Our area did not get the heavy snow that graced more northerly regions of the state and country, but when we got up this morning, the sidewalk, street, and parked cars were indeed white. I did not, however, wander outside to take a photo because the temperature was hovering near twenty degrees, and further documentation of the weather phenomenon that had been all over the Facebook feeds of half the people we know seemed unnecessary. Yes, on December 24, 2017, most of Ohio had snow.

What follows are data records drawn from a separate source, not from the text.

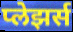
प्लेझर्स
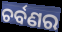
ଚର୍ବଣର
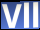
Vll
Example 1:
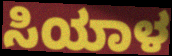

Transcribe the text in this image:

ಸಿಯಾಳ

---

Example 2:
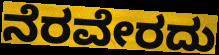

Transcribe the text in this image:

ನೆರವೇರದು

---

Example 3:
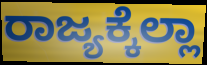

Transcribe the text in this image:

ರಾಜ್ಯಕ್ಕೆಲ್ಲಾ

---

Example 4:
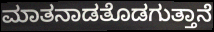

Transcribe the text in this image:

ಮಾತನಾಡತೊಡಗುತ್ತಾನೆ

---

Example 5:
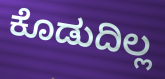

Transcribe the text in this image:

ಕೊಡುದಿಲ್ಲ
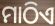
ମାଠିଏ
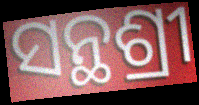
ସନ୍ଥଶ୍ରୀ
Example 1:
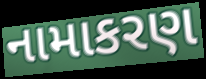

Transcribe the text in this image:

નામાકરણ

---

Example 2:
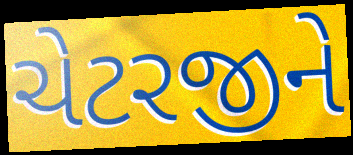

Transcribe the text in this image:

ચેટરજીને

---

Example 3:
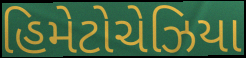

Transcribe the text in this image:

હિમેટોચેઝિયા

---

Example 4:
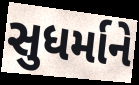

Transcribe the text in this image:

સુધર્માને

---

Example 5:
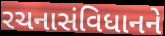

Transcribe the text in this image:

રચનાસંવિધાનને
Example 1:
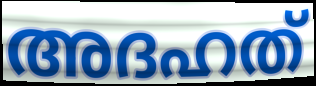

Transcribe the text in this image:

അദഹത്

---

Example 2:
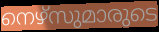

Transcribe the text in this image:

നെഴ്സുമാരുടെ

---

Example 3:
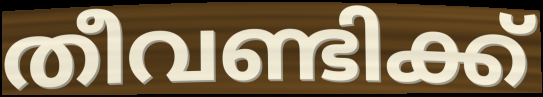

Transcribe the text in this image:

തീവണ്ടിക്ക്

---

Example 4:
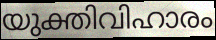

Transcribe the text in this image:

യുക്തിവിഹാരം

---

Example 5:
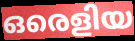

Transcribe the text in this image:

ഒരെളിയ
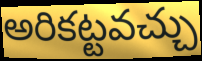
అరికట్టవచ్చు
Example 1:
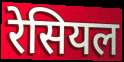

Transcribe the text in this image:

रेसियल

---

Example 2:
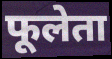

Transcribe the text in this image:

फूलेता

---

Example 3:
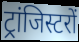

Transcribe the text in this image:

ट्रांजिस्टरों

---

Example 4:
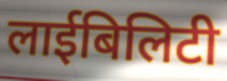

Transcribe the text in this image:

लाईबिलिटी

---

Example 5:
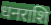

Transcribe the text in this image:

धनराशि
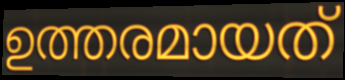
ഉത്തരമായത്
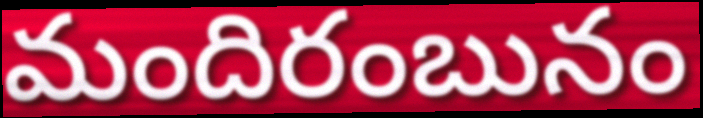
మందిరంబునం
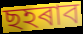
ছহৰাব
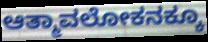
ಆತ್ಮಾವಲೋಕನಕ್ಕೂ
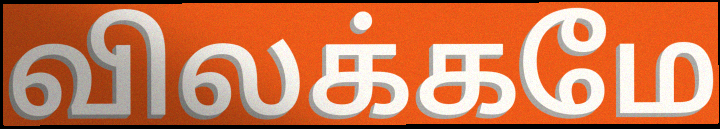
விலக்கமே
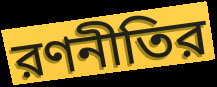
রণনীতির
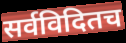
सर्वविदितच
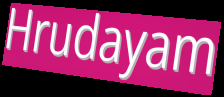
Hrudayam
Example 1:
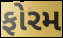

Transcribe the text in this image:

ફોરમ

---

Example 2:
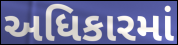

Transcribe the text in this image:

અધિકારમાં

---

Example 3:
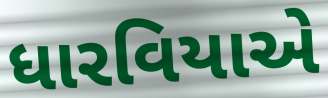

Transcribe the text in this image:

ધારવિયાએ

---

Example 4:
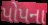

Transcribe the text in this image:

પોપના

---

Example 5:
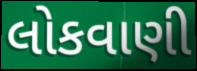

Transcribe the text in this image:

લોકવાણી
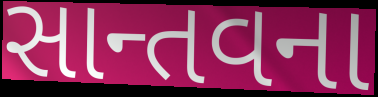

I still remember December 24, 1983, my first Christmas Eve in the Mid-Ohio Valley, the year of the Great Christmas Blizzard. Several inches of snow were on the ground, and the temperature had been in the single digits all day. That night, it dropped to nine degrees below zero, and my poor little Mercury Comet, still acclimated to its previous Florida home, refused to start. Intrepid twentysomething that I was, I pulled on pantyhose, jeans, two pairs of socks, several shirts, boots, and an enormous wool cape with a hood and walked the frozen tundra of Third Street to a candlelight service, after which friends with a van took a small but enthusiastic group caroling to various elderly persons' homes. The cold was probably not good for our vocal chords, but no one seemed to mind.

I grew up with a white Christmas, but it was the white of South Florida sand, a very different thing. As a college student in Tampa, we knew it was Christmas because that was when the azaleas and house-high poinsettias bloomed.

For some reason, those December sights do not seem to make it onto Christmas cards very often, but I could do with white sand and palm trees about now.